**Text shown**:
[Start]
The report also cites social policy measures such as cash transfers to provide safety nets, insurance and other types of livelihood support.
5. The window of opportunity is closing, rapidly
The new report emphasises the need to couple adaptation measures with greenhouse gas emission reductions to enable “climate resilient development”.
This will require adequate financing, inclusive governance, transparency in decision making, and the participation of a wide range of people and groups.
Yet, the world is on a path to exceed 1.5℃ warming within the next decade. Current development policies which accelerate greenhouse gas emissions actually increase climate maladaptation risks and widen social inequalities.
To urgently shift our collective course from 1.5℃ of warming and beyond, the report charts paths for climate-resilient development that policymakers can apply, all of which reduce climate risks while improving lives, especially among those most vulnerable to global warming.
[End]
**The exercise**: What does the passage on climate-resilient development say this kind of development will require? List each requirement it names.

**Material provided**:
[Start]
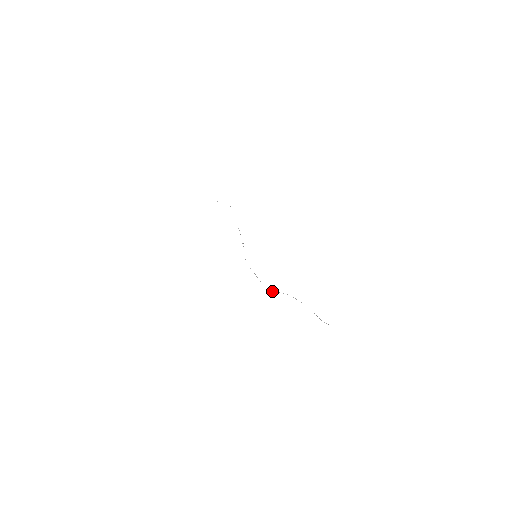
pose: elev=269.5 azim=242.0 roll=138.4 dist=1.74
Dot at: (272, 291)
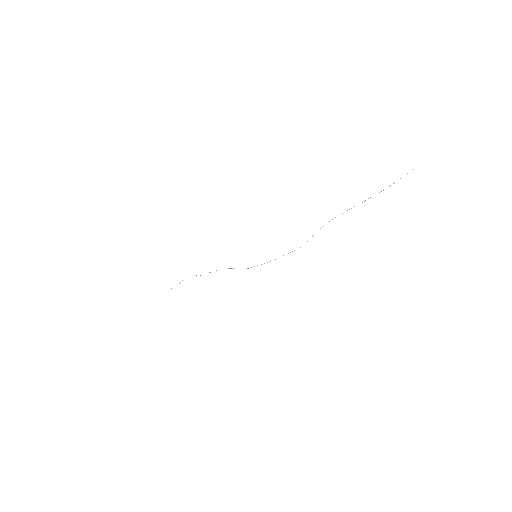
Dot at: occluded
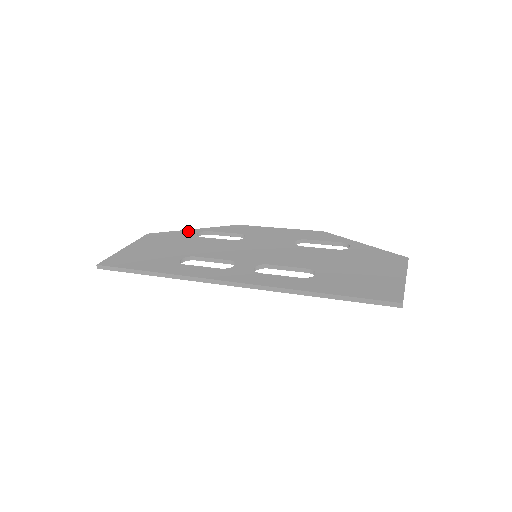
[End]
[Start]
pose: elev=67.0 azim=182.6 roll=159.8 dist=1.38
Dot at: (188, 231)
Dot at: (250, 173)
[End]
**Full output**:
- Adequate financing
- Inclusive governance
- Transparency in decision making
- The participation of a wide range of people and groups